Sara Bareilles is a primary buying factor for "Waitress" attendees. (Photo: Josh Lehrer)

Call it the Sara Bareilles effect.

“Waitress” has played more than 700 performances on Broadway, after opening in the same season as “Hamilton,” which swept the 2016 Tony Awards. Part of its staying power has come through the show’s marketing efforts, which evolved to target what advertising company RPM sees as the driving force behind the musical — Sara Bareilles fans. 

RPM launched the agency in August 2017, with the “Waitress” account in tow. At first, “Waitress” marketing leaned into the all-female creative team and the message of the play, with ads aimed at showing that the dark comedy had an uplifting message.

But after gathering audience reaction, Nick Pramik, managing partner of RPM, said they found Bareilles was the resonating factor, as audience members listed her music as the main reason they bought tickets. 

“That was the launching point,” said Pramik said.

Additionally, rather than the traditional Broadway theatergoer — typically a 44-year-old, according to the Broadway League’s demographic survey for the 2015 to 2016 season — they found that the majority of the audience were in the 25-year-old to 34-year-old age group.

The audience also skews slightly more female at 75%, rather than the typical 67% found in the League’s survey. 

This data led to largely digital marketing campaign, with targeted ads on Spotify and social media, as well as the creation of videos featuring Bareilles and her music on an almost weekly basis.

“We lean on Sara’s music,” said Kara Carothers, vice president of planning and operations at RPM.

But there has also been a physical ad push, with billboards around Times Square and posters on trash bins in the area, which are closer to eye level and used as a means “to try to influence that purchase while they’re on the ground,” Carothers said. The same tactic is applied to “Chicago,” another Barry and Fran Weissler-produced show and a client of RPM’s.

“Waitress” recouped its $12 million capitalization as of January 2017, less than 10 months after the show began previews.

The show’s box office tally has had its ups and downs, but when Bareilles was in the show, from March 31 through June 11, the show brought in more than $1 million every week she was there.
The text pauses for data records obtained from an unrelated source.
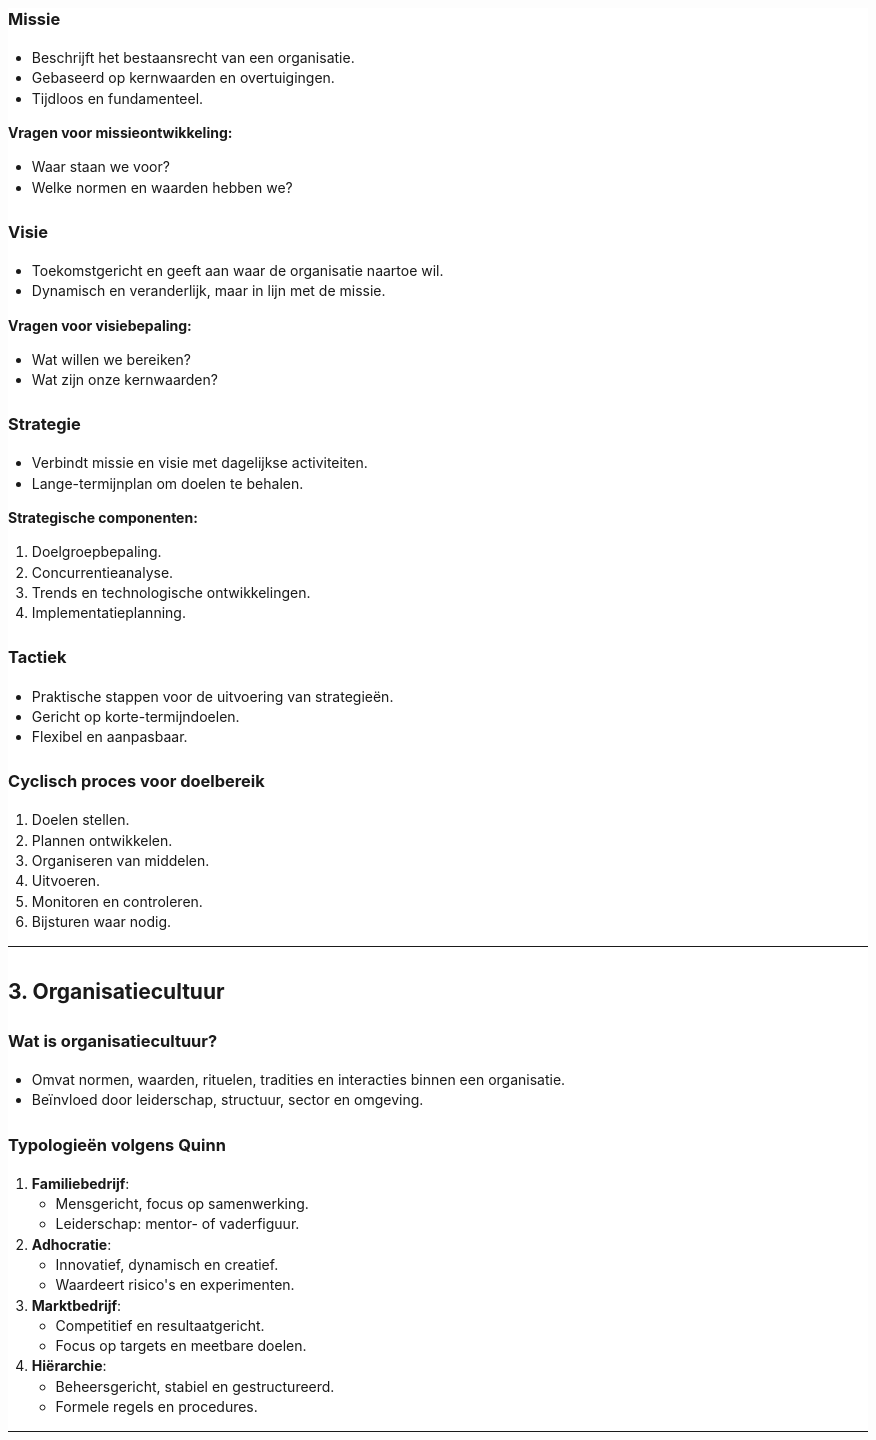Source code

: ### **Missie**
- Beschrijft het bestaansrecht van een organisatie.
- Gebaseerd op kernwaarden en overtuigingen.
- Tijdloos en fundamenteel.

**Vragen voor missieontwikkeling:**
- Waar staan we voor?
- Welke normen en waarden hebben we?

### **Visie**
- Toekomstgericht en geeft aan waar de organisatie naartoe wil.
- Dynamisch en veranderlijk, maar in lijn met de missie.

**Vragen voor visiebepaling:**
- Wat willen we bereiken?
- Wat zijn onze kernwaarden?

### **Strategie**
- Verbindt missie en visie met dagelijkse activiteiten.
- Lange-termijnplan om doelen te behalen.

**Strategische componenten:**
1. Doelgroepbepaling.
2. Concurrentieanalyse.
3. Trends en technologische ontwikkelingen.
4. Implementatieplanning.

### **Tactiek**
- Praktische stappen voor de uitvoering van strategieën.
- Gericht op korte-termijndoelen.
- Flexibel en aanpasbaar.

### **Cyclisch proces voor doelbereik**
1. Doelen stellen.
2. Plannen ontwikkelen.
3. Organiseren van middelen.
4. Uitvoeren.
5. Monitoren en controleren.
6. Bijsturen waar nodig.

---

## **3. Organisatiecultuur**

### **Wat is organisatiecultuur?**
- Omvat normen, waarden, rituelen, tradities en interacties binnen een organisatie.
- Beïnvloed door leiderschap, structuur, sector en omgeving.

### **Typologieën volgens Quinn**
1. **Familiebedrijf**:
   - Mensgericht, focus op samenwerking.
   - Leiderschap: mentor- of vaderfiguur.
2. **Adhocratie**:
   - Innovatief, dynamisch en creatief.
   - Waardeert risico's en experimenten.
3. **Marktbedrijf**:
   - Competitief en resultaatgericht.
   - Focus op targets en meetbare doelen.
4. **Hiërarchie**:
   - Beheersgericht, stabiel en gestructureerd.
   - Formele regels en procedures.

---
Without Bareilles, the show has dipped as low as $593,000, in the week ended Sept. 10, 2017.

Bareilles will return to the musical from Jan. 16 to Feb. 25, playing opposite recent addition Jason Mraz, who extended his time in the show to Feb. 11. Their two fan bases largely align, Pramik said, which should translate to similar buying behavior.

“There’s a massive crossover,” he said.

While other popular singers have not seen their popularity translate to a successful Broadway musical, Pramik says he feels that Bareilles’ music already has a musical theater sensibility and matches up well with the message of the musical.

“I think it’s a matchup of brands. Sara Bareilles’ music is known for its storytelling, its melodies. It’s deeply emotional. It’s funny,” Pramik said.